Эд Маккарти и Фрэнк остались вдвоем.
– Хотел вернуться? – помолчав, спросил Маккарти.
– Да, – ответил Фрэнк.
– Ты молодец. Здорово вчера выдал.
– Молодец-то молодец, – пробормотал Фрэнк, – но где еще найдешь такую работу? – Он чувствовал себя разбитым и беспомощным. – Ты-то меня понимаешь.
Они часто делились друг с другом заботами.
– Чепуха, ты отличный мастер. За шлифовальной машиной тебе нет равных. Я видел, как ты за пять минут подогнал деталь, включая грубую шлифовку. И это крупным наждаком! Вот только со сваркой…
– Я и не говорил, что умею сваривать, – перебил Фрэнк.
– А тебе не приходило на ум начать собственное дело?
– Что начать? – изумленно пробормотал Фрэнк.
– Заняться ювелирным делом.
– А, ради бога!
– Делать на заказ оригинальные вещи, не серийные.
Маккарти направился в угол цеха, подальше от шума.
– Примерно за две тысячи баксов ты сможешь устроить мастерскую где-нибудь в подвальчике или в гараже. Одно время я подумывал о сережках и кулонах. Ну, ты помнишь – в современном стиле.
Эд взял листок бумаги для заметок и стал рисовать – медленно, сосредоточенно.
Заглянув ему через плечо, Фрэнк увидел абстрактный, с плавными линиями эскиз браслета.

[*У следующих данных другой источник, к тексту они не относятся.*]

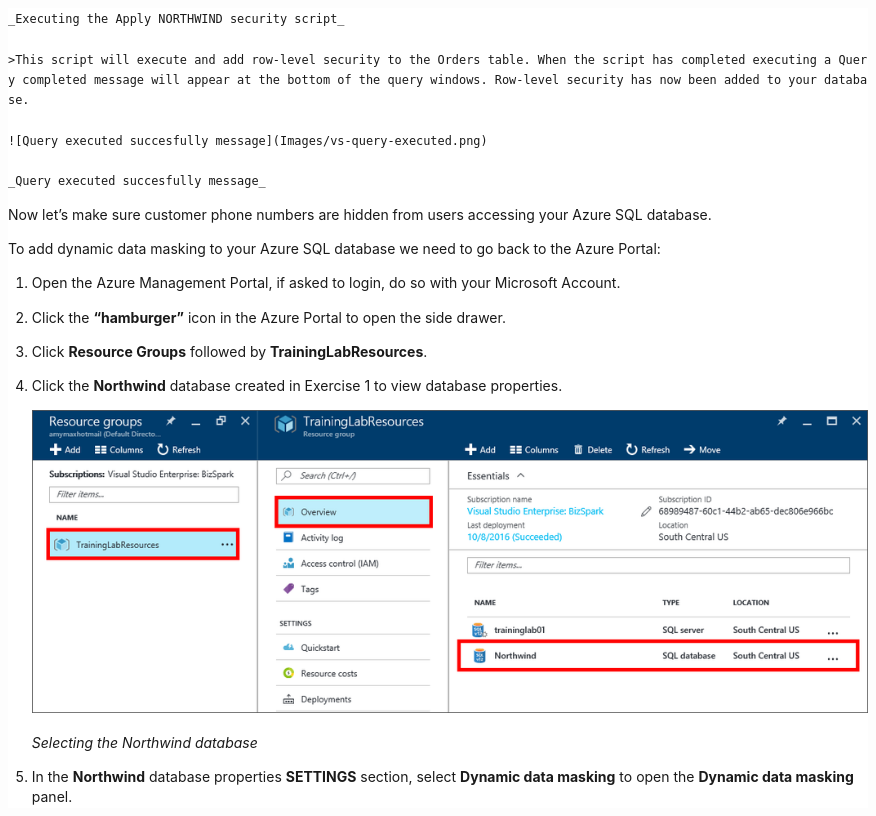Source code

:     _Executing the Apply NORTHWIND security script_	
	
	>This script will execute and add row-level security to the Orders table. When the script has completed executing a Query completed message will appear at the bottom of the query windows. Row-level security has now been added to your database. 
	
	![Query executed succesfully message](Images/vs-query-executed.png)

    _Query executed succesfully message_

Now let’s make sure customer phone numbers are hidden from users accessing your Azure SQL database.	

To add dynamic data masking to your Azure SQL database we need to go back to the Azure Portal:

1. Open the Azure Management Portal, if asked to login, do so with your Microsoft Account.

1. Click the **“hamburger”** icon in the Azure Portal to open the side drawer.

1. Click **Resource Groups** followed by **TrainingLabResources**.

1. Click the **Northwind** database created in Exercise 1 to view database properties.	
 
	![Selecting the Northwind database](Images/portal-select-northwind-database.png)

    _Selecting the Northwind database_

1. In the **Northwind** database properties **SETTINGS** section, select **Dynamic data masking** to open the **Dynamic data masking** panel.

– А где продавать? – спросил он.
Он давно не видел ничего подобного. Только довоенные вещи. Но все они – даже старинные – были стандартными.
– Кому нужно современное американское искусство?
– Создадим рынок, – состроил зверскую гримасу Маккарти.
– Сами, что ли, будем продавать?
– Нет, через магазины розничной торговли. Вроде той роскошной лавки на Монтгомери-стрит. Как бишь ее…
– «Американские художественные ремесла», – припомнил Фрэнк.